Search engine optimization with git web interfaces

I recently became frustrated with gitweb’s funky query-strings and decided to give cgit a try. Although there are some patches that make gitweb more user (and search engine) friendly, cgit is a much better web-interface for git, both in terms of the code and the actual user experience. However, there were still some opportunities for SEO.

I went through the HTML suggestions from the google webmaster tools and Google’s own SEO Starter Guide. I’ve pushed the search engine optimized cgit to my seo branch on github. You can see it in action at my git repositories. I’m testing all of this using an Apache ScriptAlias directive, I’m hoping it will still work alright with whatever other URL-processing schemes cgit supports.
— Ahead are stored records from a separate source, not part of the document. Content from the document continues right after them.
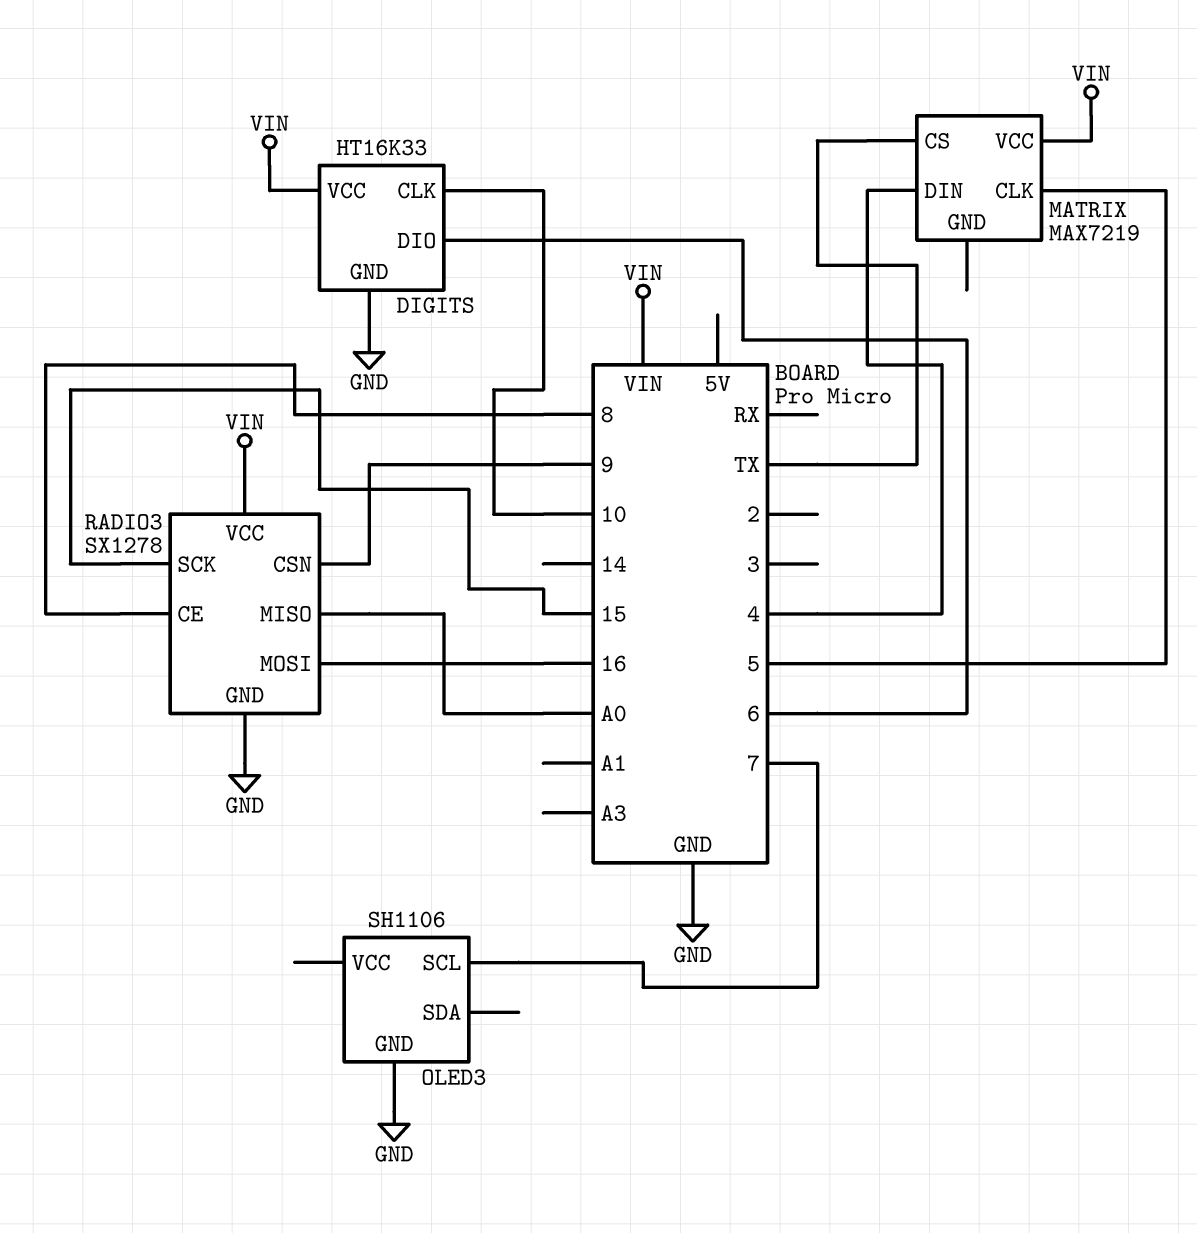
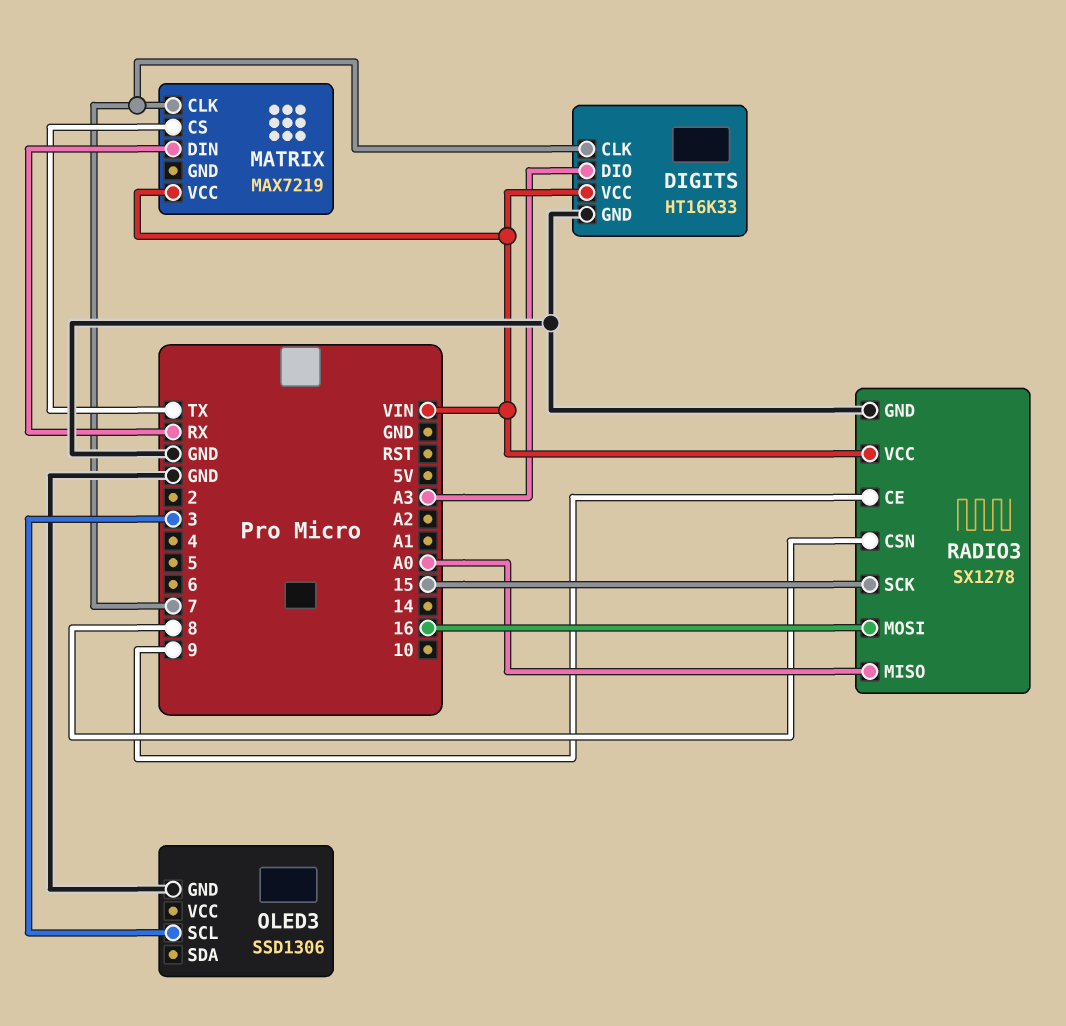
DIGITS pin CLK: 10 -> 7
DIGITS pin DIO: 6 -> A3
MATRIX pin CLK: 5 -> 7
MATRIX pin DIN: 4 -> RX
OLED3: SH1106 -> SSD1306
OLED3 pin SCL: 7 -> 3
RADIO3 pin CE: 8 -> 9
RADIO3 pin CSN: 9 -> 8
A short summary of the new SEO features so far:

  • Use HTML h1 and h2 heading tags instead of custom-styled divs
  • Much better title tags; commits have the commit subject, and the repo name has been added in a lot of places to avoid duplicate titles
  • The bread-crumb has been integrated into the heading
  • A configurable option to set nofollow relationships on links to non-HEAD commits, to avoid duplicate content being indexed

Of course, you could take the popular option of just using github instead of self-hosting your own git web interfaces… but even they don’t do quite a good a job IMO, they use the SHA1 in the web page titles, eww!